Project director, Dr Humphrey Southall, of the University of Portsmouth, says: “Through the Vision of Britain site we are offering an unprecedented amount of information detailing how Britain has changed over many centuries. Simply keying in a place-name or postcode unlocks a vast treasury of facts, figures, images and descriptions. Simply keying in a place-name or postcode unlocks a vast treasury of facts, figures, images and descriptions
"From mediaeval boundaries to what the 2001 Census uncovered via, perhaps, a town’s appearance on a 19th century map, a comment by a touring agitator, a crop report from the 1930s and more. The range and depth of the information makes it a terrific resource for professional and amateur historians who want a complete picture of what a place was like at a particular point in history. But the site isn’t only a way to look back, the content is already in demand from researchers and forecasters watching for changes and trends of relevance now or in the future.”

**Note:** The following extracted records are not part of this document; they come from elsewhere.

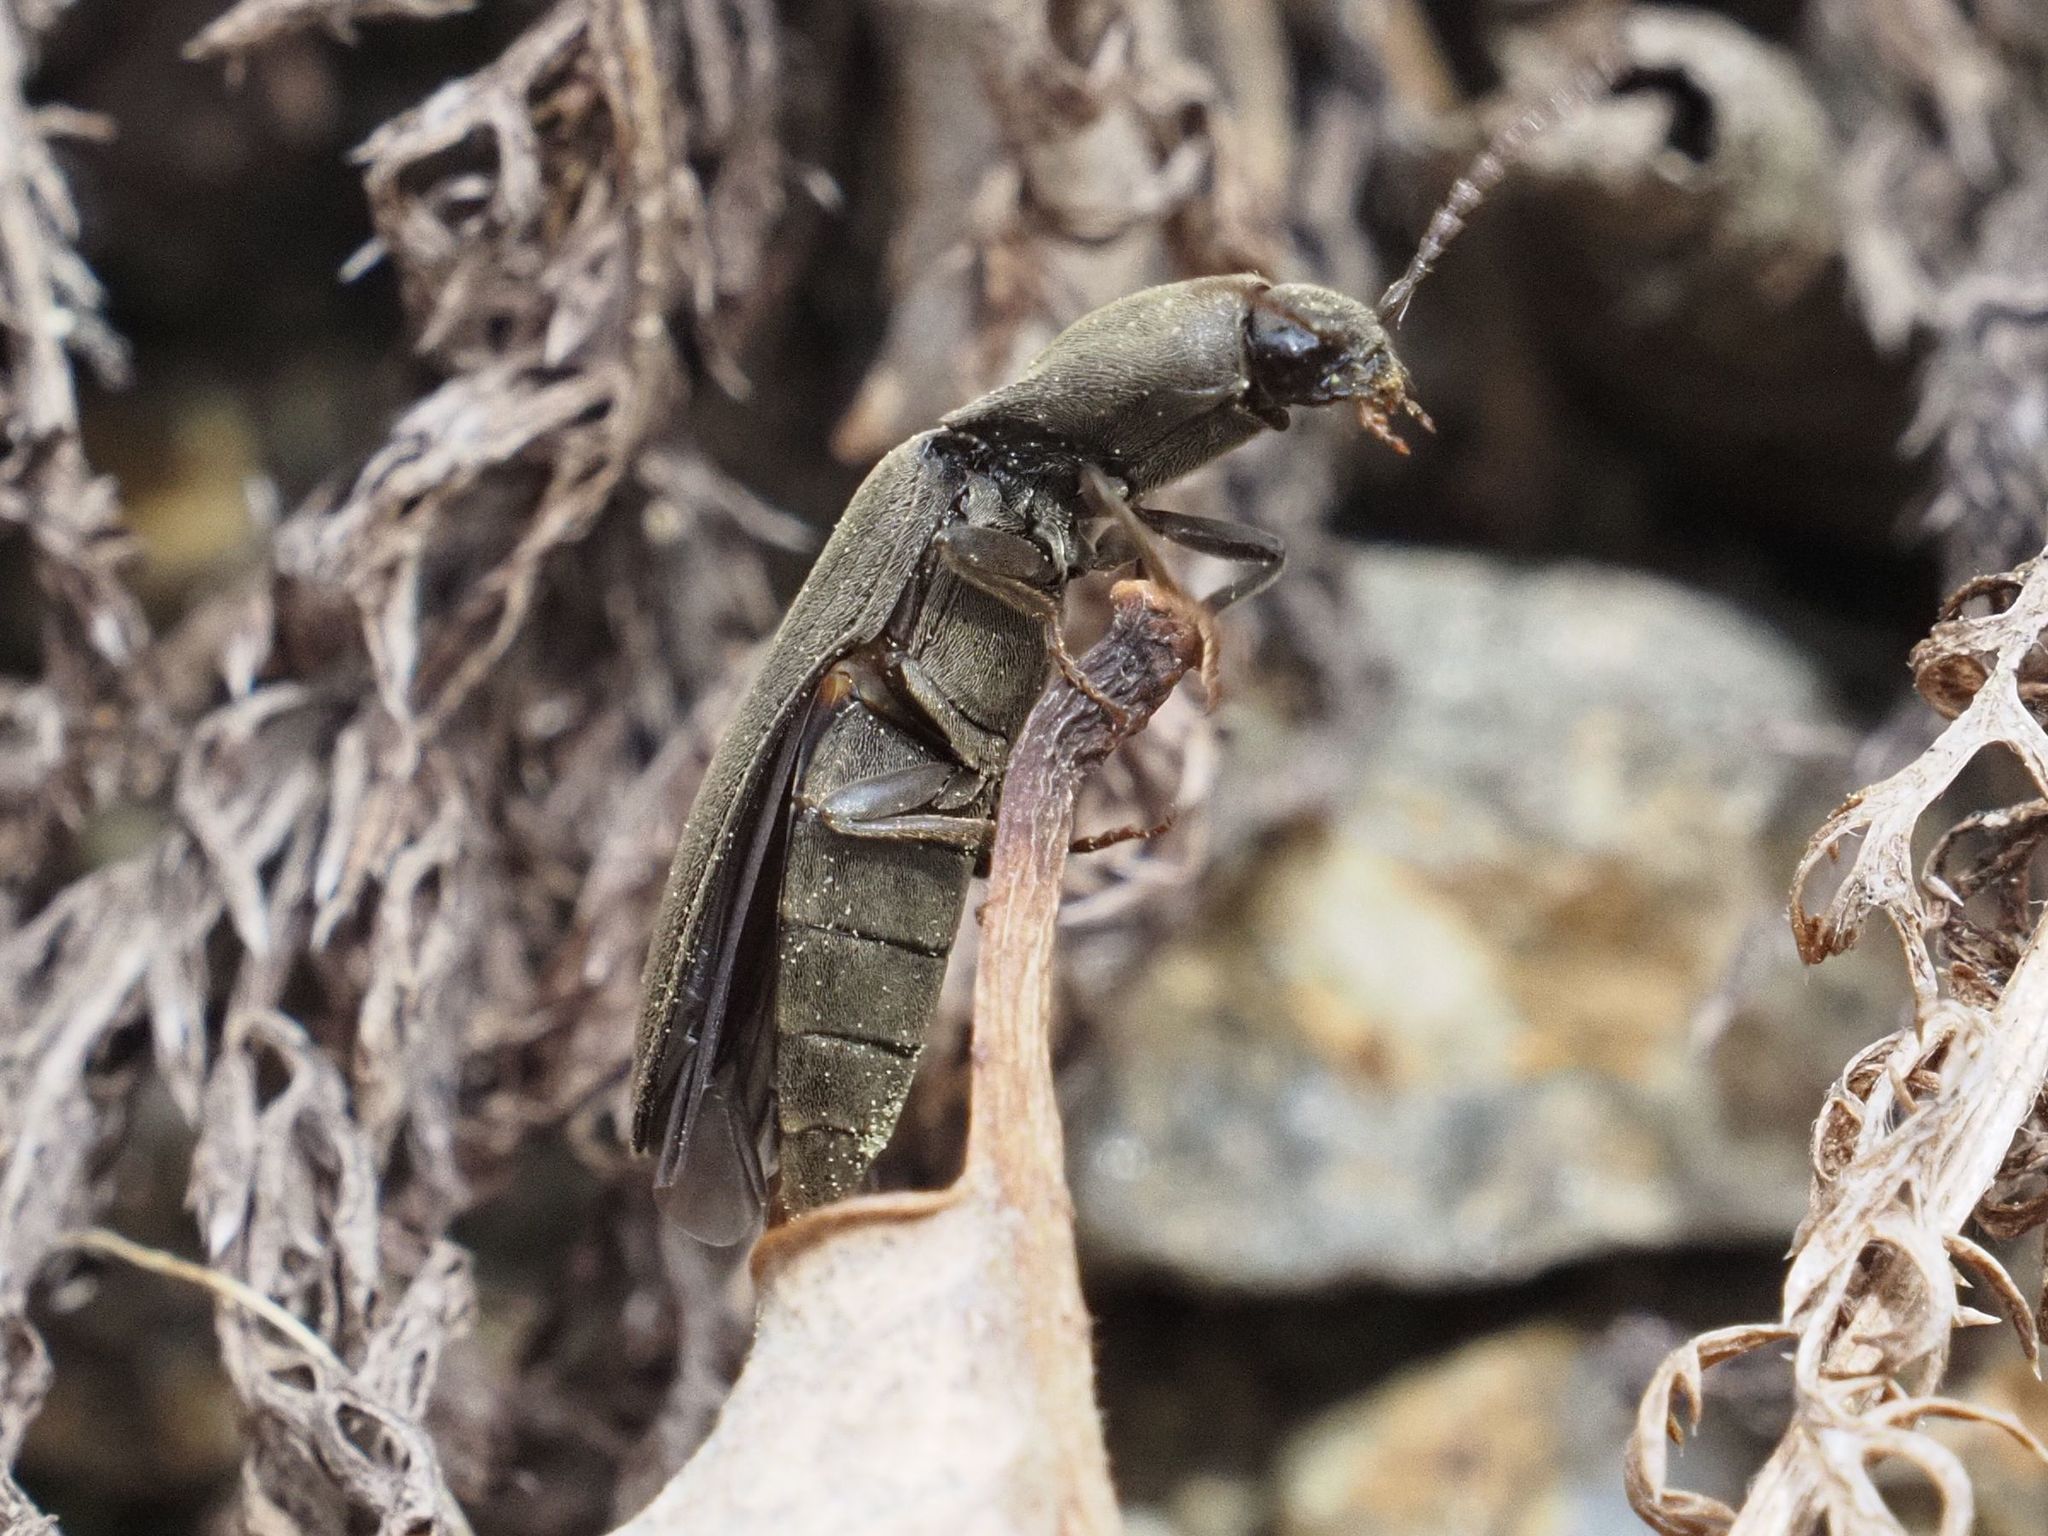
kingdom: Animalia
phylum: Arthropoda
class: Insecta
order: Coleoptera
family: Elateridae
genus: Agriotes
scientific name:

One illustration of the dual value of the content comes with the online debut of 175 years of Parliamentary election results, complete with graphs and commentary on swings, turnout and topical issues.
Dr Southall explains: “For historians, the results provide fascinating insight into the rise and fall of political parties; how certain issues become mainstream or fade, and the growth of the political contest. But for today’s politicians, the statistics may point to the best time for a poll to be staged. To go by past outcomes, Gordon Brown should avoid May as, statistically, it is most likely to produce a win for the Opposition while David Cameron and Nick Clegg may face disappointment in February or October as, historically, they rarely see the Government change.”
The elections files, and many other additions and improvements, have been made possible by funding from JISC, which is working with a range of academic bodies to broaden digital access to authoritative resources.
JISC digitisation programme manager, Alastair Dunning, explained: “This new site is an excellent example of what JISC is enabling, and why. By helping the project to improve its historic boundary maps and add new, fully cross-indexed, content, JISC is making it easier for scholars across all disciplines, to access data. While also granting free access to researchers from other sectors, including healthcare planners, local government, climatologists and the ever growing number of people who are interested in local and family history.”
A Vision of Britain Through Time website is an initiative of the Great Britain Historical GIS (GBH-GIS), based at the University of Portsmouth.